OIT activities at the four PHC clinics include, for example: adapting the waiting room environment to be more welcoming for families caring for young children; developing and integrating harm reduction strategies into clinical programming and care; developing supports to address vicarious trauma experienced by staff when responding to the needs of clients experiencing violence; and expanding the approaches used to assess and respond to clients’ experiences of chronic pain, among others. In each site, the practice consultant was available to help problem-solve issues during implementation, reinforce the principles of equity-oriented care, and assist staff to evaluate the impact of their efforts and adjust the plan as needed.
Expected impacts of the intervention
Figure 2, above, illustrates the proposed ways in which the EQUIP intervention could theoretically lead to a reduction in health inequities at the population level. We propose that engagement in the EQUIP intervention may enhance staff knowledge, confidence and practices, and shift policies, structures and operations in the clinics to better align with the principles of equity-oriented care, leading to enhanced delivery of care. As care becomes more responsive to client priorities and preferences, positive short-term changes for clients may include: improved access to health services and community resources; enhanced emotional safety and sense of respect during health care encounters; increased capacity to seek help to address health priorities; and an improved overall fit of care with needs. Longer term, access to equity-oriented care may lead to improvements in overall health outcomes and quality of life.
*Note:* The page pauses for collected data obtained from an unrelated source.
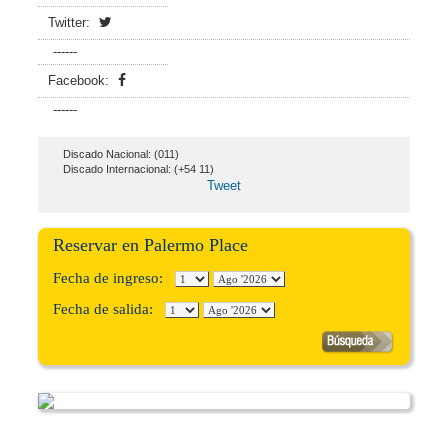
Twitter:
------
Facebook:
------
Discado Nacional: (011)
Discado Internacional: (+54 11)
Tweet
Reservar en Palermo Place
Fecha de ingreso:
Fecha de salida:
Given that PHC is delivered within complex adaptive systems, we argue that multiple factors shape how equity-oriented PHC is taken up within organizations. These include: (a) the characteristics of the population; (b) the characteristics of the staff; (c) the organizational milieu, including formal and informal power structures, policies, and funding; (d) the political, policy and economic contexts, particularly government directives that affect health care delivery and factors influencing the broader determinants of health; and (e) the historical and geographic context, specifically, the physical location of organizations in varied rural and urban locations, and the social conditions linked to those locations. As we discuss below, the methods we are using to evaluate the implementation and impacts of the intervention permit us to pay close attention to these contextual factors.